Records from a dataset:

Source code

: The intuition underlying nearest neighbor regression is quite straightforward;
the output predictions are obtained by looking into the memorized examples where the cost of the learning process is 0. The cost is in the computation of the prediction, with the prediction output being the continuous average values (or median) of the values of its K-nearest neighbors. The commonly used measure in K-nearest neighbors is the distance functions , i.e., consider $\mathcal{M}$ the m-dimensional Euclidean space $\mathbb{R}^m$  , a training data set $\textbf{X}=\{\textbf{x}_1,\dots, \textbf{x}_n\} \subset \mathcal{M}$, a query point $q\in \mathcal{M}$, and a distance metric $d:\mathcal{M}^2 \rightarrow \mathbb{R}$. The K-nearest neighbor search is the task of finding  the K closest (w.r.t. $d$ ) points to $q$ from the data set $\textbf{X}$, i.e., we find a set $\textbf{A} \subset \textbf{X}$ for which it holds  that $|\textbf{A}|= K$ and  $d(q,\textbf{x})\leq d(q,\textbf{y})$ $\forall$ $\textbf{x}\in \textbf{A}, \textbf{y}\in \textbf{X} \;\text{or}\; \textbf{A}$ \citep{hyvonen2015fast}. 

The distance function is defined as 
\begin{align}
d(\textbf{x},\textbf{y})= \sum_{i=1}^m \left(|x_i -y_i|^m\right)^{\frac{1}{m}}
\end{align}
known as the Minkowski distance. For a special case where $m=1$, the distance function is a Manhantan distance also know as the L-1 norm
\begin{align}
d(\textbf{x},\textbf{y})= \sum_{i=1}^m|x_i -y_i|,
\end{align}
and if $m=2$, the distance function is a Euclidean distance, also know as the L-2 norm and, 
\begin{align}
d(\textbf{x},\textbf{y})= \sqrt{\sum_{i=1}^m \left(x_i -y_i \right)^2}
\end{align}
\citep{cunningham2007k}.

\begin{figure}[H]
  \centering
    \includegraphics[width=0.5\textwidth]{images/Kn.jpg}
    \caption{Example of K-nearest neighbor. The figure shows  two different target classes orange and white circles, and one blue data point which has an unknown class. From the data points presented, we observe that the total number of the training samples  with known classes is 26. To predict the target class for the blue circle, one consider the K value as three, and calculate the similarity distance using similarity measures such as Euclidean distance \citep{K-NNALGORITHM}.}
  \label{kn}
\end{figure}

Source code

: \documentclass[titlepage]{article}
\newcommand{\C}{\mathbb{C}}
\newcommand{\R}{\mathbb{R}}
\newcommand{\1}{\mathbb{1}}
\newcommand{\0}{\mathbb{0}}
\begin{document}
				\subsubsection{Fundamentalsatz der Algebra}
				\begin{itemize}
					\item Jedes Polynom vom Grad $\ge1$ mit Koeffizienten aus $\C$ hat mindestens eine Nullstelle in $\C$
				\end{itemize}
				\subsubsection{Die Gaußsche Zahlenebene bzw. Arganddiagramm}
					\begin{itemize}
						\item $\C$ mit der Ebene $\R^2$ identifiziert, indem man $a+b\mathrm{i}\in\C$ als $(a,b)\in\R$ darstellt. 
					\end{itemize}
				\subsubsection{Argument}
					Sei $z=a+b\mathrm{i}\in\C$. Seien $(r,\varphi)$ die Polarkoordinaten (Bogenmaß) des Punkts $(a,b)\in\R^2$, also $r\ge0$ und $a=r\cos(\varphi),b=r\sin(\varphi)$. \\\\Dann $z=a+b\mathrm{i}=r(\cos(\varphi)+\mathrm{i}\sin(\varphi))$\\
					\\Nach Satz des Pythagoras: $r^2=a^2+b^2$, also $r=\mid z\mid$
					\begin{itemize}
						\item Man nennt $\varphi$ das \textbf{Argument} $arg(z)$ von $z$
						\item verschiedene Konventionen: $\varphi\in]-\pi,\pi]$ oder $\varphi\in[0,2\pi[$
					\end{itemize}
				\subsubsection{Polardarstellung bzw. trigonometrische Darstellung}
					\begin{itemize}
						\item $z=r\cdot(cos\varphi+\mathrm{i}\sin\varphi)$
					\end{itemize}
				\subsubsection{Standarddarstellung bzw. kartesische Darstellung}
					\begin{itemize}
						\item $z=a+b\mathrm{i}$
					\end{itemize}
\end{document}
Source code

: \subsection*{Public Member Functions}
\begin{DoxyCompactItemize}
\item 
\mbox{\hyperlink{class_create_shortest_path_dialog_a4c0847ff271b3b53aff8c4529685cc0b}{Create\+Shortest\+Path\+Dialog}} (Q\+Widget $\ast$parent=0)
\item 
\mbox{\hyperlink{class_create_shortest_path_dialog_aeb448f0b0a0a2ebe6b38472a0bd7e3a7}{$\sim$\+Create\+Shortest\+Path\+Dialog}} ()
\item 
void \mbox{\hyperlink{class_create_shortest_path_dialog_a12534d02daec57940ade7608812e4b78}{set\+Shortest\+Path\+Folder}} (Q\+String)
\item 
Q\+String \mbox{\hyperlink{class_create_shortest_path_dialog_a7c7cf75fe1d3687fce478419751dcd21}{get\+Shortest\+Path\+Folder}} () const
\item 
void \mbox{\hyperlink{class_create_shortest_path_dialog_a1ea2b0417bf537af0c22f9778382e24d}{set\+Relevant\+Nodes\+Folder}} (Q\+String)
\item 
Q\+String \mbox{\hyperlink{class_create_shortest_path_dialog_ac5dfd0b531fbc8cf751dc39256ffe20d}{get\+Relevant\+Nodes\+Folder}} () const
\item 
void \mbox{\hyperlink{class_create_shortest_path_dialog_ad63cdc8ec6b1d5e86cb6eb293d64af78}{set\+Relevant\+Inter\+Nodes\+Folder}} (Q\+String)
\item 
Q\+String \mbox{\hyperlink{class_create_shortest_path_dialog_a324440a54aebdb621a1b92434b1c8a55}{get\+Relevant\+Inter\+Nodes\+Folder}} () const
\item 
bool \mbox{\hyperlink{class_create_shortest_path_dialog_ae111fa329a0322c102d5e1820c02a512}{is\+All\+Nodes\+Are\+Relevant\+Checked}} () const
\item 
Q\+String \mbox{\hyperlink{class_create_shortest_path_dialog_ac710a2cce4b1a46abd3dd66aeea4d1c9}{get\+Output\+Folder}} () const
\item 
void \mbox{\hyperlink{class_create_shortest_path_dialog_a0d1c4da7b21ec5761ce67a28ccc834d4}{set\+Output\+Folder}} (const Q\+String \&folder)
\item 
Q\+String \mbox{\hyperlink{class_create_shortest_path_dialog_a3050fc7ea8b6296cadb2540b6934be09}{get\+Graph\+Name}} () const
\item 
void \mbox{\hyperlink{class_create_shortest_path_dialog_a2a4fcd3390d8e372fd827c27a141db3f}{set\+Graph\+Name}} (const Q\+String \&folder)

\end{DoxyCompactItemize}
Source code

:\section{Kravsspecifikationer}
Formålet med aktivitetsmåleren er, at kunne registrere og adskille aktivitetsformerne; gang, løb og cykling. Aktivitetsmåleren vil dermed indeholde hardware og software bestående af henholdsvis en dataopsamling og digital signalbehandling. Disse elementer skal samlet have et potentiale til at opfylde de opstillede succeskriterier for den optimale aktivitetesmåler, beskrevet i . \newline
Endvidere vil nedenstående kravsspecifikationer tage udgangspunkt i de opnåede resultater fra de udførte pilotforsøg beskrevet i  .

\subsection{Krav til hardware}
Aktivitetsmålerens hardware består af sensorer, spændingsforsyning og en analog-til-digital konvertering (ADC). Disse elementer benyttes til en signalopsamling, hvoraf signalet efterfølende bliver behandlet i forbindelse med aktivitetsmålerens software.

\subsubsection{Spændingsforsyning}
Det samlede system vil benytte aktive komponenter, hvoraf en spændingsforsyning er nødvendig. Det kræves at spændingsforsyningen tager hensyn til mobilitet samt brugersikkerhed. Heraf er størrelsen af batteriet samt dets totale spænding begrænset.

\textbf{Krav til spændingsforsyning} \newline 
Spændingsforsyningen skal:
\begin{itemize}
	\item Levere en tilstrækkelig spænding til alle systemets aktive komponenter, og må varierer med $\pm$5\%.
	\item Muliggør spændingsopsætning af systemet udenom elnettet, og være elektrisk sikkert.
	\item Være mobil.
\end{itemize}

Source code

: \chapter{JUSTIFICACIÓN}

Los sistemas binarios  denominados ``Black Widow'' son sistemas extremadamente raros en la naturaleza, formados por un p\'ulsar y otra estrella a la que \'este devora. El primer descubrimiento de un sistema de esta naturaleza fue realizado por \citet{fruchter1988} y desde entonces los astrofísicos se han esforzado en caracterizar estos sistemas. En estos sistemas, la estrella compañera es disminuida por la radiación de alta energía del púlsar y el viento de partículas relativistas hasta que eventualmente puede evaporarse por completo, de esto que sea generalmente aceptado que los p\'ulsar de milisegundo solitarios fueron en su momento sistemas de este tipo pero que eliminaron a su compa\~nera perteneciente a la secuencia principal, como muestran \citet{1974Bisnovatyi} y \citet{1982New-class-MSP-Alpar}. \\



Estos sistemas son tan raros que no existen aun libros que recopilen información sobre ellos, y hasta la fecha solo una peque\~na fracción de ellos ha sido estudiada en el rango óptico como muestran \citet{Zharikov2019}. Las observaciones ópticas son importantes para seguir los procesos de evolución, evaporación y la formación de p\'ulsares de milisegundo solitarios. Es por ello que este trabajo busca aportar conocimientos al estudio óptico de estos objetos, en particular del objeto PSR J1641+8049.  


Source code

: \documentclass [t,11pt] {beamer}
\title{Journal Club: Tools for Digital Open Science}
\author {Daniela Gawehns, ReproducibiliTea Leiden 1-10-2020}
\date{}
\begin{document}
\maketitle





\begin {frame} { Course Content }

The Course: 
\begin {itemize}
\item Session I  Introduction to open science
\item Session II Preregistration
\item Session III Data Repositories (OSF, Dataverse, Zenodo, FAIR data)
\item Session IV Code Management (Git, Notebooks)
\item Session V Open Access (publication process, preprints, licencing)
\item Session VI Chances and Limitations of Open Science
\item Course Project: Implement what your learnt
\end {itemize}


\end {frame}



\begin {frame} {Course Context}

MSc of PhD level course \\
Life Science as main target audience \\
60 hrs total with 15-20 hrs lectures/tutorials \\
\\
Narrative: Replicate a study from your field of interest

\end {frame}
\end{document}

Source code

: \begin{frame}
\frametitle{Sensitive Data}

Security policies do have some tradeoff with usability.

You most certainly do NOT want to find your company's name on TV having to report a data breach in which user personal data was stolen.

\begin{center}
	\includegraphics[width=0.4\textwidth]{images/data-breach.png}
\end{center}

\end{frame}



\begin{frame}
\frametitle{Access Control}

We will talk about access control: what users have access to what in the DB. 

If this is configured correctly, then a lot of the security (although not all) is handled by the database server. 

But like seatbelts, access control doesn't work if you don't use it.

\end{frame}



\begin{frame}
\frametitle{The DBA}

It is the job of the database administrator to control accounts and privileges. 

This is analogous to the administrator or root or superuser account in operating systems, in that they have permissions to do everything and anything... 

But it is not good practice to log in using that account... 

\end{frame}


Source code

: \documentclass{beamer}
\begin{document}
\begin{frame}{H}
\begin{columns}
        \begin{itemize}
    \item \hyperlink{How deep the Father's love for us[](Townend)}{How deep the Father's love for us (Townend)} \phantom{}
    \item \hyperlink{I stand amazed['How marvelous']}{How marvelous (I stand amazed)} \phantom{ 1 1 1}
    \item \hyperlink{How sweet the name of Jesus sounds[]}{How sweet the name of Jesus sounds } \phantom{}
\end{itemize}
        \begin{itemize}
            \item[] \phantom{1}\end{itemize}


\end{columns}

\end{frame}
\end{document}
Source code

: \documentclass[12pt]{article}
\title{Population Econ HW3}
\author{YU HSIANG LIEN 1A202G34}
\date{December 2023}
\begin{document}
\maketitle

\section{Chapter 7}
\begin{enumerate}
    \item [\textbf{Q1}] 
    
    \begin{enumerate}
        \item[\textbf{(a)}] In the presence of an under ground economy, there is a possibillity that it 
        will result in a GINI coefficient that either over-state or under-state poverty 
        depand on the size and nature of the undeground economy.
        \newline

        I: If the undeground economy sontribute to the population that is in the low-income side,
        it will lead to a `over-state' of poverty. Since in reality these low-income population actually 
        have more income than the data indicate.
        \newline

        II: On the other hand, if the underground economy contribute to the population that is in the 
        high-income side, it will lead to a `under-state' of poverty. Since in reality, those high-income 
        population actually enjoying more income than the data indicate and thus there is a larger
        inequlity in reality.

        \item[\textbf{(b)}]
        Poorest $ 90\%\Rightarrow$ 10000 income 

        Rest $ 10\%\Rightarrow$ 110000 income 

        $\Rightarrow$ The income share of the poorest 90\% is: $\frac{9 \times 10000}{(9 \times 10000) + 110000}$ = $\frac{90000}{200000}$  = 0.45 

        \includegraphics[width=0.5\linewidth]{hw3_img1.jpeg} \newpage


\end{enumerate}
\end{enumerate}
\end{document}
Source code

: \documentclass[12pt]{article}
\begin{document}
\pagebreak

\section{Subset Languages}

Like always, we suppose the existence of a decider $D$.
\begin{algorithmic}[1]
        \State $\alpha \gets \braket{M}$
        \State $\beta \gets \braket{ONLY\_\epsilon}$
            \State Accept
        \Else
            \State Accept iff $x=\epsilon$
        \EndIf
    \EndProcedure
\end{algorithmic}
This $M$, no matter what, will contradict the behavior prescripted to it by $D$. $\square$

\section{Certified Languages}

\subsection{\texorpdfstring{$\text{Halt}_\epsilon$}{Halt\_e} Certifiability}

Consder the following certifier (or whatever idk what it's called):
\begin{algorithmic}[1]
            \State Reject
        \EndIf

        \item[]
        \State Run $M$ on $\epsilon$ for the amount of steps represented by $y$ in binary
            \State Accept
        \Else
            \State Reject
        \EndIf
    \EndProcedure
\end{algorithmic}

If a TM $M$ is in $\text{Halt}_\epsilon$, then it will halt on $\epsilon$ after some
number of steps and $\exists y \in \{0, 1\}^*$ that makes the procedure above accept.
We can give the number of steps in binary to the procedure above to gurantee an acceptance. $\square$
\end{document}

WHAT THE TASK REQUIRES - Go through the records above line by line and say how many lines include "economy", giving only that number.

EXERCISE RESPONSE - 4